What needs to be done: In the data that follows, count each line with the string "Psychologie"; the reply is the number only.

Dataset entries:
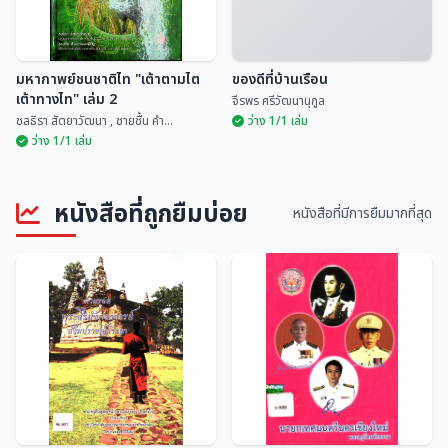
มหากาพย์ชนชาติไท "เต้าตามไต
ของดีที่บ้านเรือน
เต้าทางไท" เล่ม 2
จีรพร ศรีวัฒนานุกูล
ชลธิรา สัตยาวัฒนา , ชายชื้น คำ...
ว่าง 1/1 เล่ม
ว่าง 1/1 เล่ม
มหากาพย์ชนชาติไท "เต้าตามไต
หนังสือที่ถูกยืมบ่อย
เต้าทางไท" เล่ม 2
ของดีที่บ้านเรือน
หนังสือที่มีการยืมมากที่สุด
ชลธิรา สัตยาวัฒนา ,...
จีรพร ศรีวัฒนานุกูล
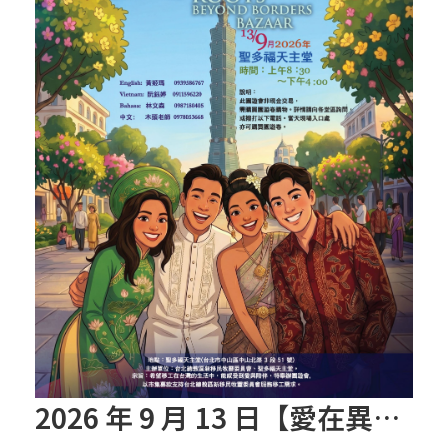
【信仰之旅】第八集：「耶穌為什麼降生到
人世」—高樂祈修女
2025/10/10【萬物讚頌頌歌 – 太陽與生態音
樂會】紀念聖方濟與已逝教宗方濟各（中）
2025/10/10【萬物讚頌頌歌 – 太陽與生態音
樂會】紀念聖方濟與已逝教宗方濟各（下）
2025/10/10【萬物讚頌頌歌 – 太陽與生態音
樂會】紀念聖方濟與已逝教宗方濟各（上）
(9完結)黃敏正主教帶你做【將臨期避靜】—
匝凱的「新生命」：利他與內化
(8)黃敏正主教帶你做【將臨期避靜】—耶穌
2026 年 9 月 13 日【愛在異鄉】園遊會
降生成人與人同在＝「厄瑪努爾」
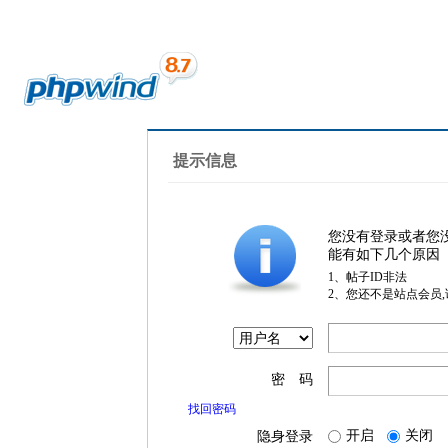
提示信息
您没有登录或者您
能有如下几个原因
1、帖子ID非法
2、您还不是站点会员
密 码
找回密码
开启
关闭
隐身登录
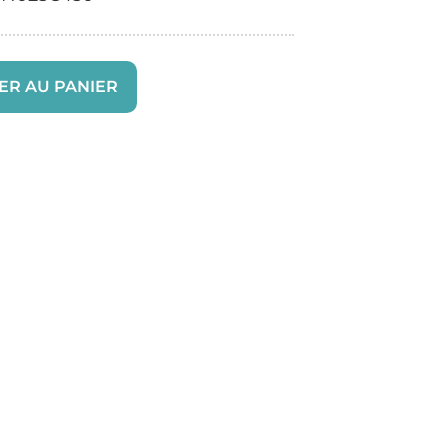
ER AU PANIER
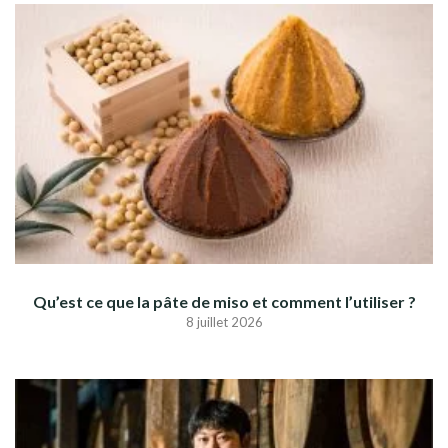
Qu’est ce que la pâte de miso et comment l’utiliser ?
8 juillet 2026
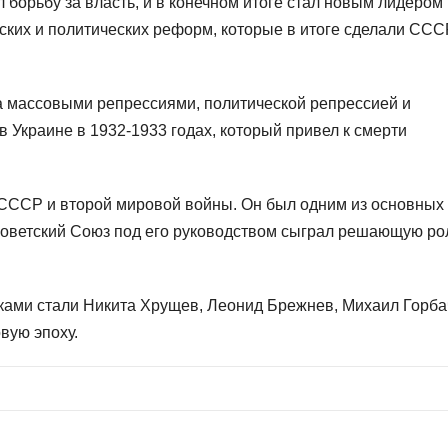
 борьбу за власть, и в конечном итоге стал новым лидером
ских и политических реформ, которые в итоге сделали ССС
а массовыми репрессиями, политической репрессией и
 Украине в 1932-1933 годах, который привел к смерти
 СССР и второй мировой войны. Он был одним из основных
Советский Союз под его руководством сыграл решающую ро
иками стали Никита Хрущев, Леонид Брежнев, Михаил Горба
вую эпоху.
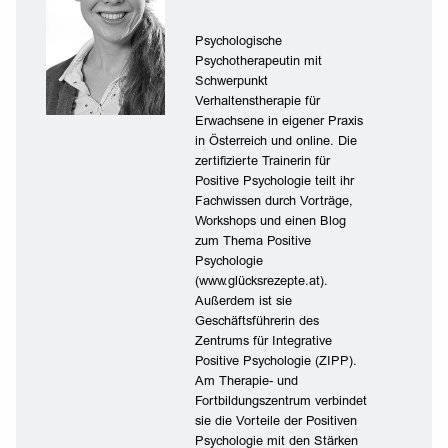
Psychologische
Psychotherapeutin mit
Schwerpunkt
Verhaltenstherapie für
Erwachsene in eigener Praxis
in Österreich und online. Die
zertifizierte Trainerin für
Positive Psychologie teilt ihr
Fachwissen durch Vorträge,
Workshops und einen Blog
zum Thema Positive
Psychologie
(www.glücksrezepte.at).
Außerdem ist sie
Geschäftsführerin des
Zentrums für Integrative
Positive Psychologie (ZIPP).
Am Therapie- und
Fortbildungszentrum verbindet
sie die Vorteile der Positiven
Psychologie mit den Stärken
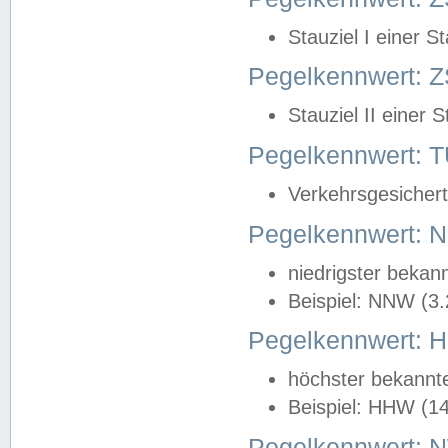
Stauziel I einer S
Pegelkennwert: Z
Stauziel II einer 
Pegelkennwert:
Verkehrsgesichert
Pegelkennwert:
niedrigster bekan
Beispiel: NNW (3
Pegelkennwert:
höchster bekannt
Beispiel: HHW (1
Pegelkennwert: 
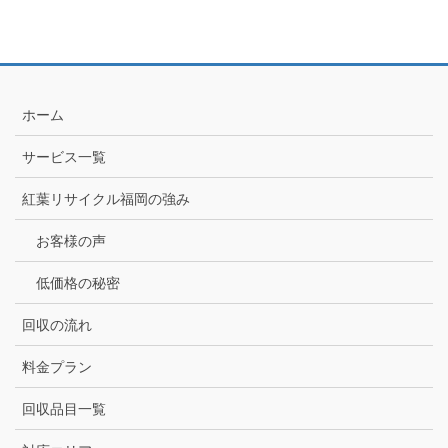
ホーム
サービス一覧
紅葉リサイクル福岡の強み
お客様の声
低価格の秘密
回収の流れ
料金プラン
回収品目一覧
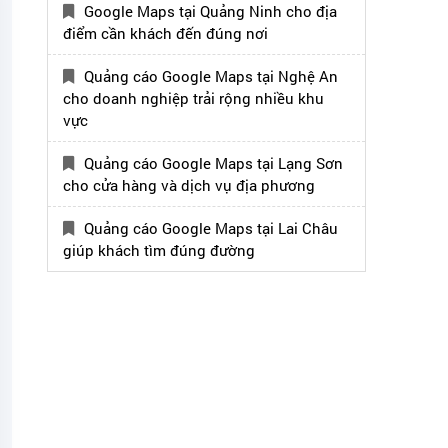
Google Maps tại Quảng Ninh cho địa
điểm cần khách đến đúng nơi
Quảng cáo Google Maps tại Nghệ An
cho doanh nghiệp trải rộng nhiều khu
vực
Quảng cáo Google Maps tại Lạng Sơn
cho cửa hàng và dịch vụ địa phương
Quảng cáo Google Maps tại Lai Châu
giúp khách tìm đúng đường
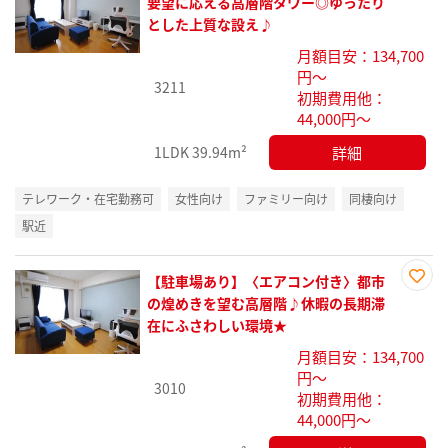
お気
要望に応える高層階タワー◎ゆったり
に入
とした上質な設え♪
り登
月額目安：134,700
録
円～
3211
初期費用他：
44,000円～
詳細
1LDK
39.94m²
テレワーク・在宅勤務可
女性向け
ファミリー向け
同棲向け
駅近
【駐車場あり】〈エアコン付き〉都市
お気
の煌めきを望む高層階♪休暇の長期滞
に入
在にふさわしい環境★
り登
月額目安：134,700
録
円～
3010
初期費用他：
44,000円～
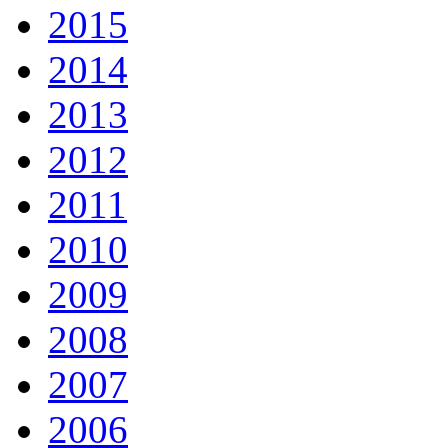
2015
2014
2013
2012
2011
2010
2009
2008
2007
2006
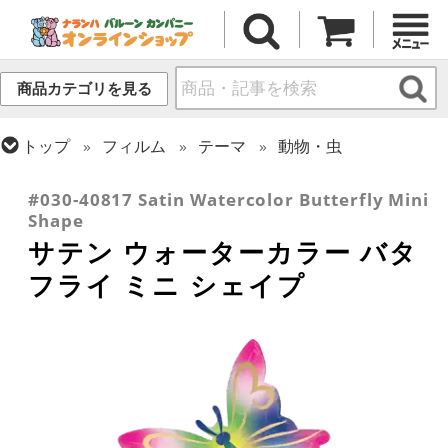
商品カテゴリを見る
トップ
フィルム
テーマ
動物・虫
トップ
フィルム
シーズン(フィルム)
スプリング(春)・イースター
#030-40817 Satin Watercolor Butterfly Mini
Shape
サテン ウォーターカラー バタ
フライ ミニ シェイプ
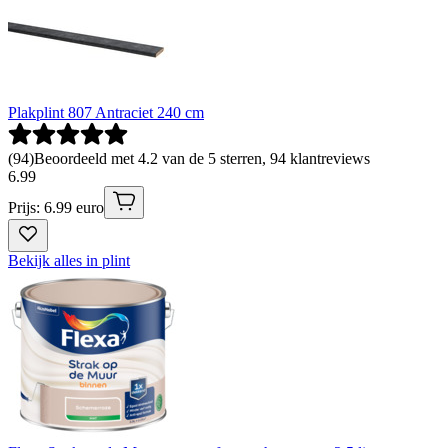
Plakplint 807 Antraciet 240 cm
(
94
)
Beoordeeld met 4.2 van de 5 sterren, 94 klantreviews
6
.
99
Prijs: 6.99 euro
Bekijk alles in plint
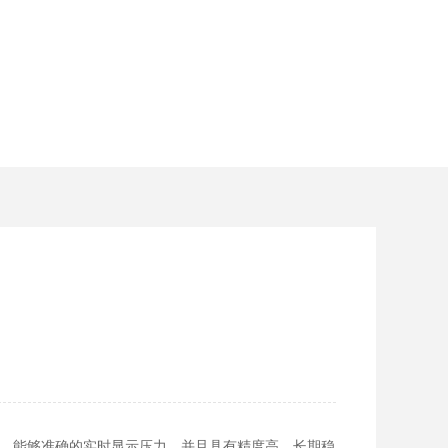
器，能够准确的实时显示压力，并且具有精度高、长期稳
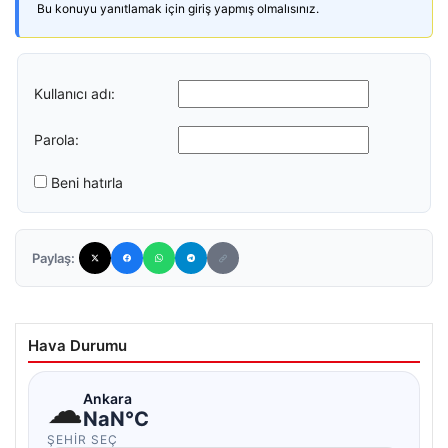
Bu konuyu yanıtlamak için giriş yapmış olmalısınız.
Kullanıcı adı:
Parola:
Beni hatırla
Paylaş:
Hava Durumu
☁
Ankara
NaN°C
ŞEHIR SEÇ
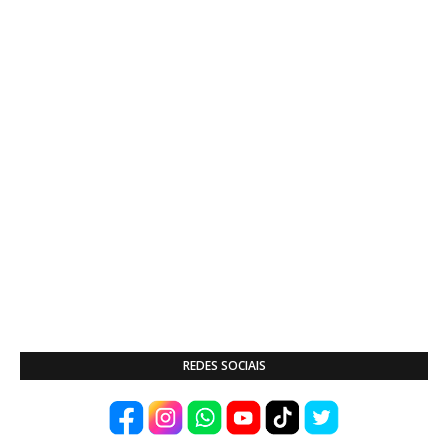
REDES SOCIAIS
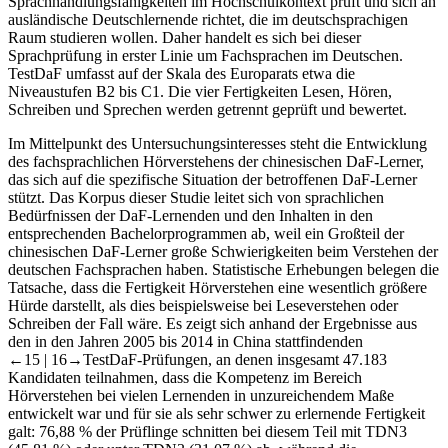
Sprachhandlungsfähigkeiten im Hochschulkontext prüft und sich an
ausländische Deutschlernende richtet, die im deutschsprachigen
Raum studieren wollen. Daher handelt es sich bei dieser
Sprachprüfung in erster Linie um Fachsprachen im Deutschen.
TestDaF umfasst auf der Skala des Europarats etwa die
Niveaustufen B2 bis C1. Die vier Fertigkeiten Lesen, Hören,
Schreiben und Sprechen werden getrennt geprüft und bewertet.
Im Mittelpunkt des Untersuchungsinteresses steht die Entwicklung
des fachsprachlichen Hörverstehens der chinesischen DaF-Lerner,
das sich auf die spezifische Situation der betroffenen DaF-Lerner
stützt. Das Korpus dieser Studie leitet sich von sprachlichen
Bedürfnissen der DaF-Lernenden und den Inhalten in den
entsprechenden Bachelorprogrammen ab, weil ein Großteil der
chinesischen DaF-Lerner große Schwierigkeiten beim Verstehen der
deutschen Fachsprachen haben. Statistische Erhebungen belegen die
Tatsache, dass die Fertigkeit Hörverstehen eine wesentlich größere
Hürde darstellt, als dies beispielsweise bei Leseverstehen oder
Schreiben der Fall wäre. Es zeigt sich anhand der Ergebnisse aus
den in den Jahren 2005 bis 2014 in China stattfindenden
←15 |
16→
TestDaF-Prüfungen, an denen insgesamt 47.183
Kandidaten teilnahmen, dass die Kompetenz im Bereich
Hörverstehen bei vielen Lernenden in unzureichendem Maße
entwickelt war und für sie als sehr schwer zu erlernende Fertigkeit
galt: 76,88 % der Prüflinge schnitten bei diesem Teil mit TDN3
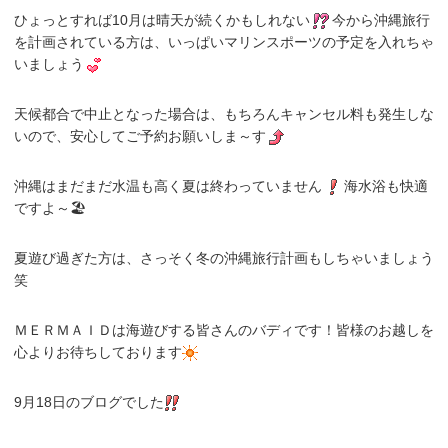
ひょっとすれば10月は晴天が続くかもしれない
今から沖縄旅行
を計画されている方は、いっぱいマリンスポーツの予定を入れちゃ
いましょう
天候都合で中止となった場合は、もちろんキャンセル料も発生しな
いので、安心してご予約お願いしま～す
沖縄はまだまだ水温も高く夏は終わっていません
海水浴も快適
ですよ～🏖
夏遊び過ぎた方は、さっそく冬の沖縄旅行計画もしちゃいましょう
笑
ＭＥＲＭＡＩＤは海遊びする皆さんのバディです！皆様のお越しを
心よりお待ちしております
9月18日のブログでした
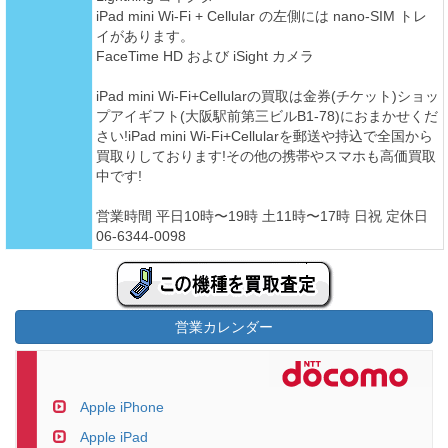
iPad mini Wi-Fi + Cellular の左側には nano-SIM トレ
イがあります。
FaceTime HD および iSight カメラ
iPad mini Wi-Fi+Cellularの買取は金券(チケット)ショッ
プアイギフト(大阪駅前第三ビルB1-78)におまかせくだ
さい!iPad mini Wi-Fi+Cellularを郵送や持込で全国から
買取りしております!その他の携帯やスマホも高価買取
中です!
営業時間 平日10時〜19時 土11時〜17時 日祝 定休日
06-6344-0098
営業カレンダー
Apple iPhone
Apple iPad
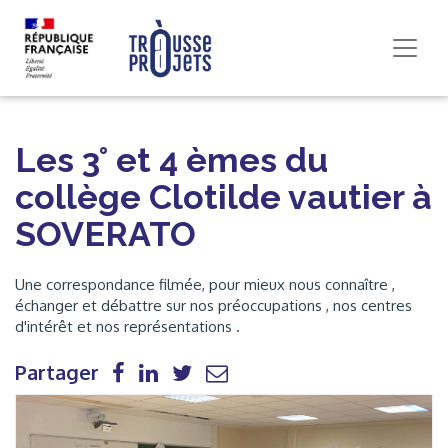
Les 3° et 4 èmes du
collège Clotilde vautier à
SOVERATO
Une correspondance filmée, pour mieux nous connaître ,
échanger et débattre sur nos préoccupations , nos centres
d'intérêt et nos représentations .
Partager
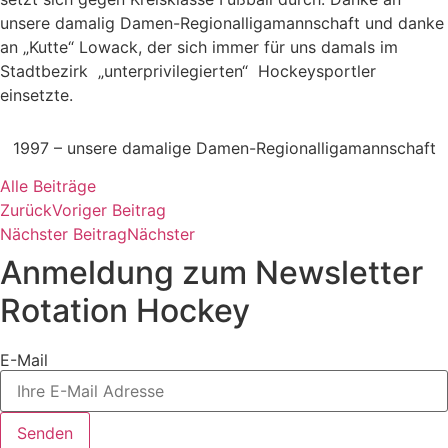
unsere damalig Damen-Regionalligamannschaft und danke
an „Kutte“ Lowack, der sich immer für uns damals im
Stadtbezirk „unterprivilegierten“ Hockeysportler
einsetzte.
1997 – unsere damalige Damen-Regionalligamannschaft
Alle Beiträge
Zurück
Voriger Beitrag
Nächster Beitrag
Nächster
Anmeldung zum Newsletter
Rotation Hockey
E-Mail
Senden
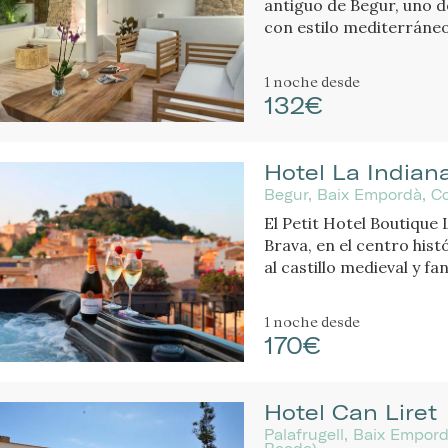
antiguo de Begur, uno d
con estilo mediterráneo
1 noche
desde
132€
Hotel La Indian
Begur, Baix Empordà, Co
El Petit Hotel Boutique 
Brava, en el centro histó
al castillo medieval y fa
1 noche
desde
170€
Hotel Can Liret
Palafrugell, Baix Empor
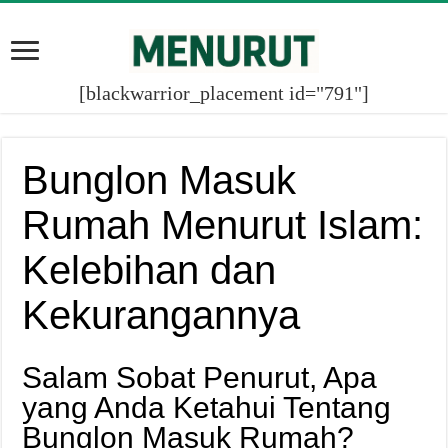
[blackwarrior_placement id="791"]
Bunglon Masuk
Rumah Menurut Islam:
Kelebihan dan
Kekurangannya
Salam Sobat Penurut, Apa
yang Anda Ketahui Tentang
Bunglon Masuk Rumah?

Answer for the task: 4